The bank allegedly engaged in redlining from 2013 to 2017. Its redlining practices allegedly included locating and maintaining almost all of its branches and all its loan officers in majority0white neighborhoods. Its advertising and outreach were also allegedly focused on majority-white neighborhoods.

The DOJ launched an investigation and sued the Atlanta-based after the OCC referred its findings it violated the FHA and the ECOA.

Details of the settlement agreement

On Monday, the DOJ and the OCC announced that Cadence Bank agreed to resolve allegations in connection with its lending discrimination practices.

Under the settlement agreement, the Atlanta-based bank agreed to invest more than $5.5 million to increase credit opportunities for residents of Black and Hispanic neighborhoods in the Houston area.

The investment includes $4.17 million in loan subsidy fund and $750,000 for the development of community partnerships to provide services that increase access to residential mortgage credit in those neighborhoods. It also includes at least  $625,000 for advertising, outreach, consumer financial education, and credit repair initiatives.

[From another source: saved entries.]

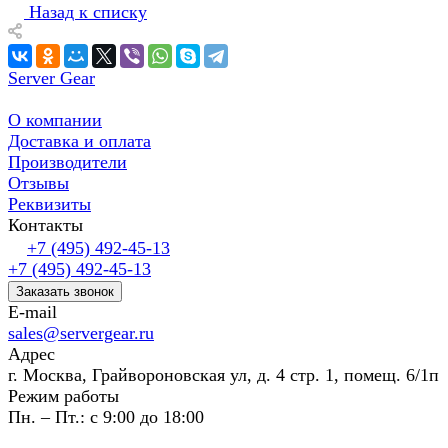
Назад к списку
Server Gear
О компании
Доставка и оплата
Производители
Отзывы
Реквизиты
Контакты
+7 (495) 492-45-13
+7 (495) 492-45-13
Заказать звонок
E-mail
sales@servergear.ru
Адрес
г. Москва, Грайвороновская ул, д. 4 стр. 1, помещ. 6/1п
Режим работы
Пн. – Пт.: с 9:00 до 18:00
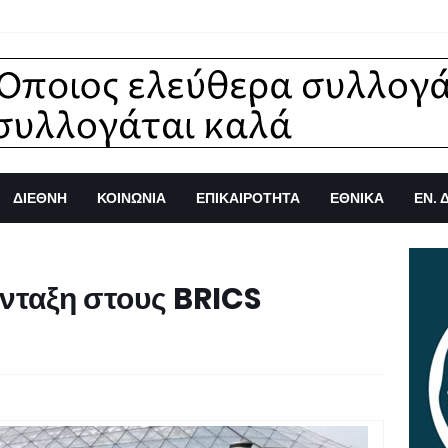
ΔΙΕΘΝΗ
ΚΟΙΝΩΝΙΑ
ΕΠΙΚΑΙΡΟΤΗΤΑ
ΕΘΝΙΚΑ
ΕΝ. 
ένταξη στους BRICS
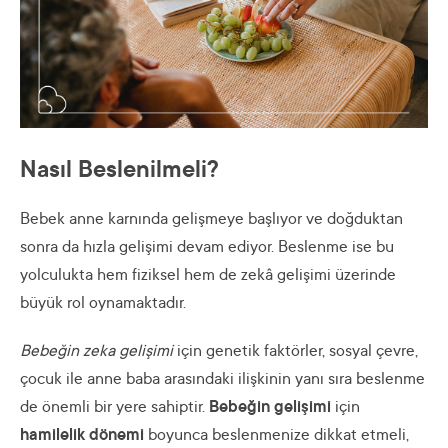
Nasıl Beslenilmeli?
Bebek anne karnında gelişmeye başlıyor ve doğduktan
sonra da hızla gelişimi devam ediyor. Beslenme ise bu
yolculukta hem fiziksel hem de zekâ gelişimi üzerinde
büyük rol oynamaktadır.
Bebeğin zeka gelişimi
için genetik faktörler, sosyal çevre,
çocuk ile anne baba arasındaki ilişkinin yanı sıra beslenme
de önemli bir yere sahiptir.
Bebeğin gelişimi
için
hamilelik dönemi
boyunca beslenmenize dikkat etmeli,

Additionally, Cadence Bank agreed to dedicate at least four mortgage loan officers to majority-Black and Hispanic neighborhoods in Houston and open a new branch in one of those neighborhoods.

Furthermore, the Atlanta-based bank agreed to hire a director of community lending and development who will supervise its compliance with the settlement agreement.

Moreover, Cadence Bank agreed to pay a civil penalty of $3 million to the U.S. Treasury. The OCC assessed the penalty related to its violations of the FHA and ECOA.

In a statement, the DOJ’s Civil Rights Division Assistant Attorney General Kristen Clarke said, “When banks fail to provide equal access to credit in communities of color, they violate our civil rights laws and they deprive people in those communities of the opportunity to build wealth. Redlining is an illegal practice that has far-reaching consequences for people of color, their families, and for the neighborhoods where they live.”

On the other hand, Acting Comptroller of the Currency Michael Hsu commented, “There is no place for discrimination in the federal banking system. The OCC will use the full force of our authority to correct fair lending violations with our supervisory and enforcement tools, including civil money penalties, cease and desist orders, and requiring restitution for customers harmed as a result of any discriminatory practices.”